Şair Faruk Nafiz Çamlıbel Atatürk öldükten sonra şu mısraları yazdı:
Yürüyor, kalbimizin durduğu bir yolda değil,
Kanlı bir gözyaşı nehrinde muazzam tabutun
Ey ilâhın yüce davetlisi, göklerden eğil
Göreceksin duruyor kalbimizin üstünde putun!

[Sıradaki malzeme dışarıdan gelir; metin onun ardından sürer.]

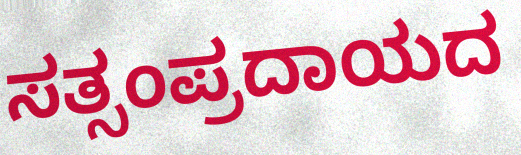
ಸತ್ಸಂಪ್ರದಾಯದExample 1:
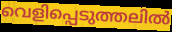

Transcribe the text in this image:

വെളിപ്പെടുത്തലിൽ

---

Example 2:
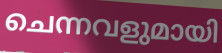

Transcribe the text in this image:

ചെന്നവളുമായി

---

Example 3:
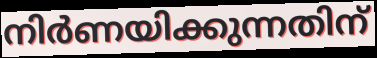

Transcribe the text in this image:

നിർണയിക്കുന്നതിന്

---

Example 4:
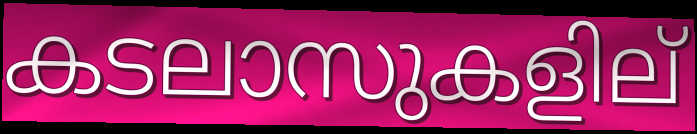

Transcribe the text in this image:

കടലാസുകളില്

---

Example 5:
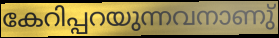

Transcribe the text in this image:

കേറിപ്പറയുന്നവനാണു്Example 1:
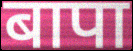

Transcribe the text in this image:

बापा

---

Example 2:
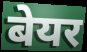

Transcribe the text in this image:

बेयर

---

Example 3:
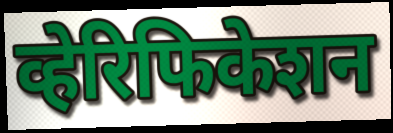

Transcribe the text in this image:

व्हेरिफिकेशन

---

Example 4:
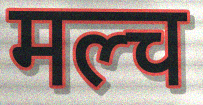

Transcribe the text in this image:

मल्च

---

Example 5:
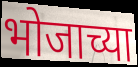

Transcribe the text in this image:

भोजाच्या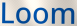
LoomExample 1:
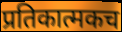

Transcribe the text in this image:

प्रतिकात्मकच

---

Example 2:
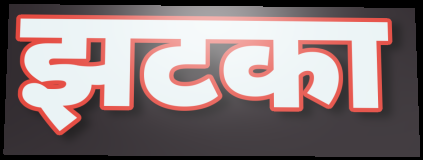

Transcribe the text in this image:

झटका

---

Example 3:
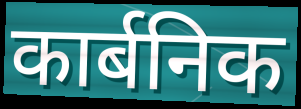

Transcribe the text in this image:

कार्बनिक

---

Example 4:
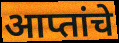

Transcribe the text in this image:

आप्तांचे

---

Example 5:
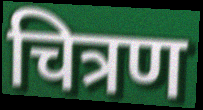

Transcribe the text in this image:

चित्रणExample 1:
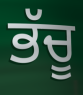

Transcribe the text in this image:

ਭੱਚੂ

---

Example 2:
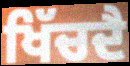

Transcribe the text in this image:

ਖਿੱਚਦੈ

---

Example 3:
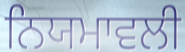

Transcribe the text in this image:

ਨਿਯਮਾਵਲੀ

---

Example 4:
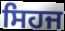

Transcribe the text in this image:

ਸਿਹਜ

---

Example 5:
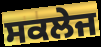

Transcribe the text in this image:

ਸਕਲੇਜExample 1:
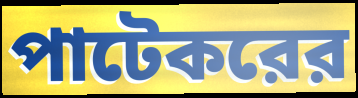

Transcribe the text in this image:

পাটেকরের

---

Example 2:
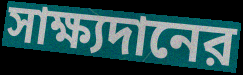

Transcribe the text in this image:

সাক্ষ্যদানের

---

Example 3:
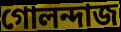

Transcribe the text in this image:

গোলন্দাজ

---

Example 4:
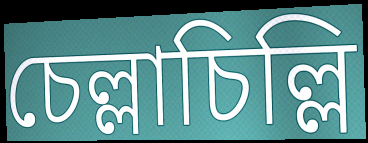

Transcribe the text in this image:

চেল্লাচিল্লি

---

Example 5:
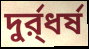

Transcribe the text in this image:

দুর্র্ধর্ষ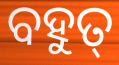
ବହୁତ୍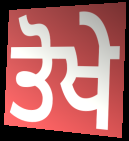
ਤੋਖੇ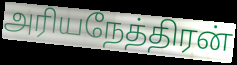
அரியநேத்திரன்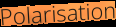
Polarisation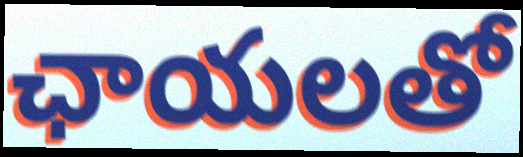
ఛాయలతో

Yusuf Ziya Ortaç da belli ki öteki şairlerden geri kalmak istememişti, kervana katıldı:
Dağların ardında sönüşü gibi,
Millete can veren, vatan yaratan;
Tanrının göklere dönüşü gibi
Her zaman ırkıma büyük Baş Atam,
Tanrılaş gönlümde, tanrılaş Atam!
Ömer Bedrettin Uşaklının şiiri:
Bir güneş gibi yalnız/ Sensin ülkü tanrımız.
Vasfi Mahir Kocatürkden:
Peygamber, tanrısına duymadı bu hasreti/ Vermedi bu kudreti tanrı, peygamberine.
İlhami Bekirden:
İlk adam, mavi gözlerle baktı toprağa,
Toprağın haritasını çizdi bayrağa;
Allah değil, o yazdı alın yazımızı.
Bu yaklaşımın mirasçıları elbette Atatürkü bir insan olarak görmeyecekler, insan olmaktan kaynaklanan zaafların hiç birisini ona kondurmayacaklardır.
Can Dündarın filmine bu bakış açısıyla ateş püskürüyorlar.
NOT: Aynı dönemin şairlerinden Yahya Kemal, Necip Fazıl ve Nazım Hikmet bu tür şeyler yazmadılar.